TASKS –
A – According to the hepatitis B prevalence text, what HBsAg prevalence was found among unemployed individuals?
B – List the age groups across which the hepatitis B prevalence text reports an increasing trend in HBsAg positivity.

DOCUMENT SEGMENT –
The prevalence of HBsAg was higher among men than in women (5.5 vs. 3.6%; P=0.00001) and those from rural areas compared with those from urban areas (4.78 vs. 4.01%; P=0.031).
HBsAg positivity showed a statistically significant increasing trend (Ptrend=0.001) with age groups (18–29 years, 30–39 years, 40–49 years, and 50–69 years). The lowest chronic HBV infection of 1.9% was found among Hungarian individuals who, in large majority, live in Transylvania and Banat.
The prevalence of HBsAg positivity showed a statistically significant decreasing trend (Ptrend=0.001) with the education level expressed as the number of years of education. Unemployed individuals had a significantly higher HBV prevalence of 7.8%, with P=0.006, compared with employers/self-employed individuals, with 3.4%. No association was found between marital status and HBsAg seropositivity.
As shown in Table 2, an increased prevalence of infection is associated with familial exposure both to HCV or HBV infection (OR=1.87, CI: 1.47–2.34; P=0.0001) and to chronic B or C liver disease (OR=1.65, CI: 1.23–2.23; P=0.001). No association was found with HBV vaccination.
A personal history of blood or blood product transfusion (OR=1.37, CI: 1.37–1.80; P=0.022), of surgical interventions (OR=1.21, CI: 1.02–1.44; P=0.028), tattooing (OR=1.41, CI: 1.03–1.94; P=0.033), of sexually transmitted diseases (OR=2.17, CI: 1.33–3.52; P=0.002), and alcohol consumption over 60 g/day (OR=1.44, CI: 1.16–1.78; P=0.001) were risk factors associated with HBsAg seropositivity.
At the same time, we found a higher prevalence of HBsAg for individuals who were imprisoned as compared with those who were not (9.6 vs. 4.4%; P=0.016), for those who had first sexual intercourse at younger than 18 years of age vs. those who had first sexual intercourse when they were older than 18 years of age (5.0 vs. 4.2%; P=0.026), and for individuals with multiple sexual partners vs. those with no such sexual habits (5.5 vs. 4.2%; P=0.024).

(Stored data entries)

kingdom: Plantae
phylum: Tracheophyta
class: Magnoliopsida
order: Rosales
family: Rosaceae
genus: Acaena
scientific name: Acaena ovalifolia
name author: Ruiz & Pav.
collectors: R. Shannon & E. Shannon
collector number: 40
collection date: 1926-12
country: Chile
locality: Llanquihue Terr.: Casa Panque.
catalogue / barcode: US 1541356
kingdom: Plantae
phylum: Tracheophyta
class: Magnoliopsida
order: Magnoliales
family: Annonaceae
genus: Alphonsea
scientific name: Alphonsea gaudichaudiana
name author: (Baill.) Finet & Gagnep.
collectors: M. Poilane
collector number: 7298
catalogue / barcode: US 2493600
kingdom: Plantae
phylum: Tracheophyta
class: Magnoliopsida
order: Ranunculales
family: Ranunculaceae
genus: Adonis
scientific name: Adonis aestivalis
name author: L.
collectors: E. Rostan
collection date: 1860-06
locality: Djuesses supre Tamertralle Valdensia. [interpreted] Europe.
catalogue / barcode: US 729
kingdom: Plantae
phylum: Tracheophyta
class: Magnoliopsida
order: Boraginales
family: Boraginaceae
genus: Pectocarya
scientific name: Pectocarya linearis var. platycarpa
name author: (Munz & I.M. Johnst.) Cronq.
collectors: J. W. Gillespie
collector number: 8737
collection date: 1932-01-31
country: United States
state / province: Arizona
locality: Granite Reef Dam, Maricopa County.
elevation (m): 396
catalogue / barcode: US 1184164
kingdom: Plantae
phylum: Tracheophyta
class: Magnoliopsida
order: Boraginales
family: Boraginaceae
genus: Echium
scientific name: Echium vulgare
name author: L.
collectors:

RESULTS FOR EACH TASK –
A – 7.8%

B – 18–29 years, 30–39 years, 40–49 years, and 50–69 years